Becher, Kelch, Pokale sind Trinkgefäße
Becher von Bek franz. = Mund, Maul
Pokal von poculum oder boccale bocca = Mund
Kelch hat seinen Namen von der Gestalt, Blütenkelch 
Pokal und Kelch unterscheiden sich vom (im?) Gebrauch
Der Kelch gilt als "Sakrales Gefäß"

kelch frontkelch rueck

Vorderansicht                                   Rückansicht

 

kelch deckel

Deckel

 Trinkgefäß - Abendmahlskelch

Höhe ca. 24.8 cm mit Deckelaufsatz ca. 30 cm

Das Gefäß aus Silber ist in Deutschland angefertigt.
Das zeigen die sichtbaren Stempel (Punzierungen) im Fuß.

Seit 1888 (durch Bismarck) hat in Deutschland das Feingehaltsgesetz Gültigkeit. Gegenstände aus Silber müssen mit einer dreistelligen Zahl versehen werden. Das geschieht meistens mit einem gehärteten Eisenpunzen, der in die angefertigten Gegenstände eingeschlagen wird.

Die 3 Zahlen (Tausendstel) nennen den echten Silberanteil der Silberlegierung, da reines Silber für eine weitere Bearbeitung zu weich ist. Der Stempel 800 bedeutet, dass das Objekt 800 Teile reines Silber enthält und 200 Fremdteile, die aus Kupfer oder anderen Metallfremdteilen sein können.
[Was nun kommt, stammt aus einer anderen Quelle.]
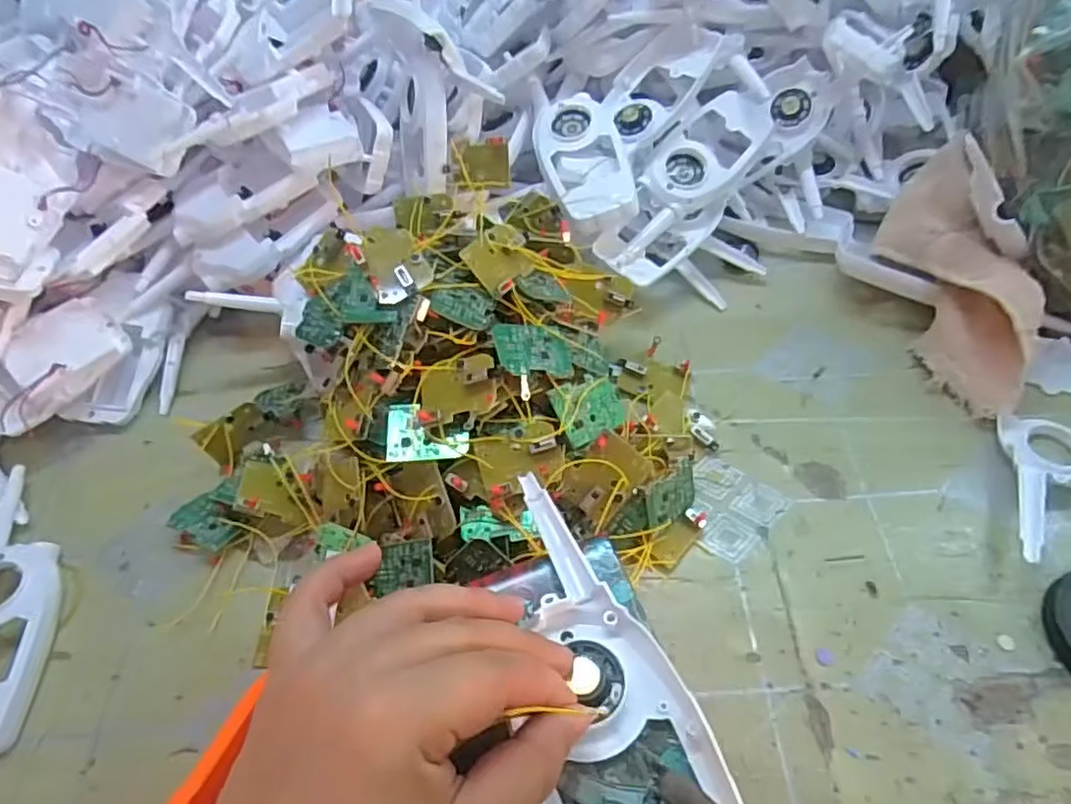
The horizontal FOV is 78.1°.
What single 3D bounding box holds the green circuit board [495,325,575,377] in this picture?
[{"bbox_3d":[0.000,-0.028,0.359,0.044,0.004,0.033,0,57,-26],"label":"green circuit board"}]

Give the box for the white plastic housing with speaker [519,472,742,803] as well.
[{"bbox_3d":[0.025,0.098,0.230,0.057,0.015,0.162,-14,51,-5],"label":"white plastic housing with speaker"}]

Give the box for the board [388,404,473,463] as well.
[{"bbox_3d":[-0.057,0.015,0.347,0.042,0.006,0.032,-2,63,-2],"label":"board"}]

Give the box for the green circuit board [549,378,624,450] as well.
[{"bbox_3d":[0.031,0.005,0.363,0.046,0.005,0.032,-17,89,-34],"label":"green circuit board"}]

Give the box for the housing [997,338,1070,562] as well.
[{"bbox_3d":[0.294,0.026,0.374,0.055,0.019,0.162,26,59,23],"label":"housing"}]

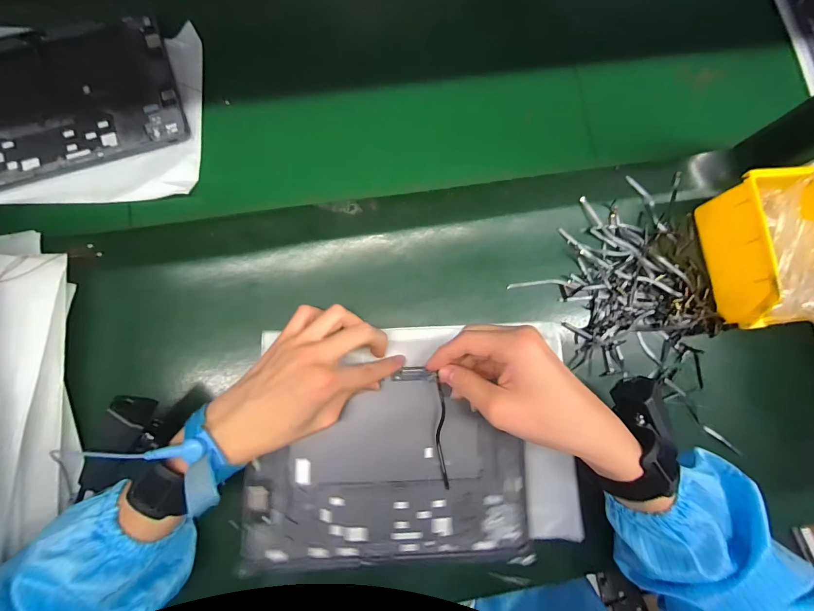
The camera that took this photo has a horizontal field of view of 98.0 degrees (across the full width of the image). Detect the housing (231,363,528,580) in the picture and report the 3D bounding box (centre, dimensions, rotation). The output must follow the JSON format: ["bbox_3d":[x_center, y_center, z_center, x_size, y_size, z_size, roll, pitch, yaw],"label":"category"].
[{"bbox_3d":[-0.016,0.150,0.330,0.251,0.016,0.164,1,84,-2],"label":"housing"}]

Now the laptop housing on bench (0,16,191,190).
[{"bbox_3d":[-0.369,-0.211,0.365,0.244,0.010,0.165,-20,81,-8],"label":"laptop housing on bench"}]

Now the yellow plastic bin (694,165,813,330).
[{"bbox_3d":[0.357,-0.052,0.336,0.091,0.078,0.136,-6,82,-3],"label":"yellow plastic bin"}]

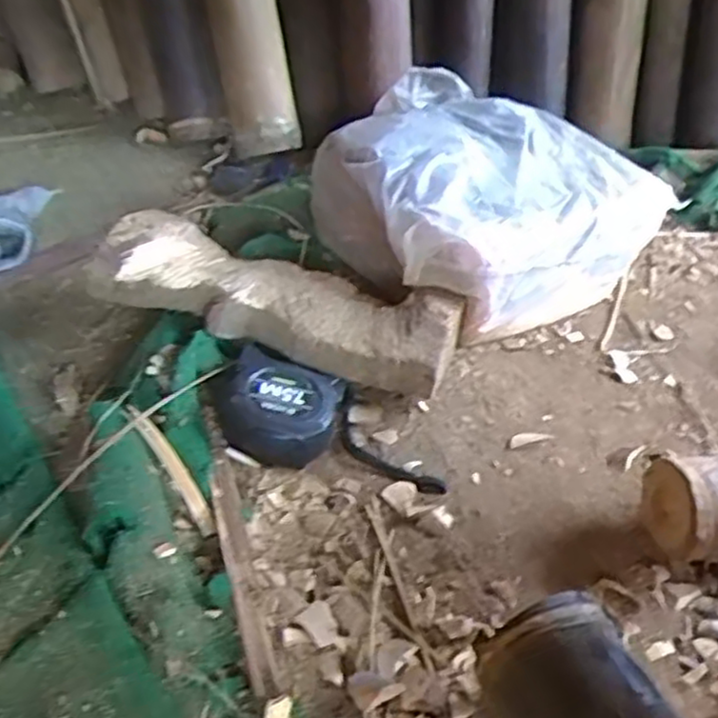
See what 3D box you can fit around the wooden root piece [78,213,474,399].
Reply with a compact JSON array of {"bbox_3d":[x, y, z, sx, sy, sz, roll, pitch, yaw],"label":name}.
[{"bbox_3d":[-0.063,-0.043,0.610,0.289,0.083,0.108,14,39,10],"label":"wooden root piece"}]

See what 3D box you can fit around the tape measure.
[{"bbox_3d":[-0.022,0.043,0.538,0.180,0.042,0.090,14,39,8],"label":"tape measure"}]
Weitere eingeschlagene Stempel zeigen den sogenannten Halbmond für Silber und das Meisterzeichen oder Firmenzeichen des Herstellers, auch um bei Vergehen u.a. gegen das Feingehaltsgesetz gegen den Verursacher klagen zu können.

Warum die Punzierungen?

Als das Feingehaltsgesetz in Kraft trat, waren die Edelmetalle Gold und Silber gleichzeitig in Form von Münzen als Zahlungsmittel im Umlauf. 1888 hatte die 5 Mark-Münze ein Silbergewicht von 28 Gramm.

Nach dem ersten Weltkrieg wurden neue 5 Markstücke in Silber geprägt, die nur noch ein Gewicht von 14 Gramm hatten, bis dann auch die Silbermünzen eingezogen und durch ein Stück wertloses Papier ersetzt wurden. Wert ist heute nur die Zahl auf dem Aufdruck.
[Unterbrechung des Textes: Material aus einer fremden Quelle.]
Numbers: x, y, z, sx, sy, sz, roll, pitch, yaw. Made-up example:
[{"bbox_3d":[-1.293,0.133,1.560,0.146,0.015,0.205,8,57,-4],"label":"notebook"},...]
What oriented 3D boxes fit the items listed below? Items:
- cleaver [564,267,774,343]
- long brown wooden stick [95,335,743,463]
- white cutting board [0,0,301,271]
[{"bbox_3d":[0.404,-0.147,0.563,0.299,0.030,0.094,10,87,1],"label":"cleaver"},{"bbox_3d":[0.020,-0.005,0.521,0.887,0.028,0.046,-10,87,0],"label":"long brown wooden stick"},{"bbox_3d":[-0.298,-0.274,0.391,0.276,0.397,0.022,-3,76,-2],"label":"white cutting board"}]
Das trifft nicht auf die Gedenkmünzen zu.

 

Weitere Information

Der runde Fuß ist in Silber getrieben und hat einen Durchmesser von 12,5 cm. Er vermindert seinen Durchmesser treppenartig und ist mit einem umlaufenden dekorativen UIUIUIUI Muster umrundet.
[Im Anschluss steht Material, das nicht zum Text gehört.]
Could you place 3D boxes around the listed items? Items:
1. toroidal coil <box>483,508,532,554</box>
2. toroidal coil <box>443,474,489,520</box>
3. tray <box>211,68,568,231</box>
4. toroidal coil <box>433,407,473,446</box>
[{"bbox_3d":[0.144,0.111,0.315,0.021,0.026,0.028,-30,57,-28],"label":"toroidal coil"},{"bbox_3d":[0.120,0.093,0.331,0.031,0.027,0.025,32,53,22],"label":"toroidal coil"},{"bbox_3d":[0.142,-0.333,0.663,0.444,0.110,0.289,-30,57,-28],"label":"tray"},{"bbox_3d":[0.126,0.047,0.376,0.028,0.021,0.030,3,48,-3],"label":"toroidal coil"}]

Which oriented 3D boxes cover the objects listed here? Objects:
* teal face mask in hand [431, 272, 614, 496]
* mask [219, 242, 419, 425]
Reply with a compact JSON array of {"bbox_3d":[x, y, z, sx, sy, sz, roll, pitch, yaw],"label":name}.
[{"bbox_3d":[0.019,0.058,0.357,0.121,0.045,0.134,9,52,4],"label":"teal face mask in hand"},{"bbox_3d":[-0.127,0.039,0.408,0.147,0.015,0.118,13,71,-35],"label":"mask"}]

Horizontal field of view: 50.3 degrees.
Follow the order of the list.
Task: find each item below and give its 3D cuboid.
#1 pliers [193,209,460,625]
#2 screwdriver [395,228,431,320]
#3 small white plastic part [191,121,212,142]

Der runde Sockel mit poliertem Rand weist etwa mittig ein getriebenes Bandelwerk auf. Vier C-Bögen auf der anschließenden polierten Fläche bilden die Verbindung zum aufsteigenden Nodus, der mit fünf Balustervasen geschmückt ist.
Danach folgt der Cuppa-Aufsatz in konischer Becherform, dessen Basis wiederum ein getriebenes Bandelwerk bildet - alles im Stil des Historismus.
Der Trink-Becher als solcher ist stark ornamentiert mit C-Bögen und Schnörkeln, wobei zwei Lorbeer-Kranzornamente die Gravurfelder umrunden. Sie weisen folgende Gravuren auf:

Ihrem Treuen Hirten Herrn Pastor Eduard Vogt 1854 - 1893
In herzlicher Liebe und Dankbarkeit gewidmet. Die Gemeinde Burscheid

Den Abschluß des Bechers bildet ein nach außen gestellter mit Ornamenten gravierter Lippenrand. Der Kelchbecher ist innen vergoldet. Es ist üblich, Silbergefäße, die mit Wein gefüllt werden, innen zu vergolden, da die Weinsäure Oxidation hinterlassen kann.

In der Evangelischen Kirche gibt es keine Bestimmungen für Gefäße, die bei der Abendmahlsfeier verwendet werden können.

Eine besondere Bedeutung nimmt der Deckel ein, ebenfalls innen vergoldet, mit einem bauchig gestalteten Ring, auf dessen Podest, thronend die ca. 10,5 cm vergoldete Figur Martin Luthers mit der Mönchskutte dargestellt ist. In seinen Händen trägt er die Bibel.

Das echt silberne Trinkgefäß ist ein Musterbeispiel des Historismus und befindet sich in hervorragendem Zustand.
Es ist ein Exponat der evangelischen Religionsgemeinschaft, welches die Sammlung des Interreligiösen Museums bereichert.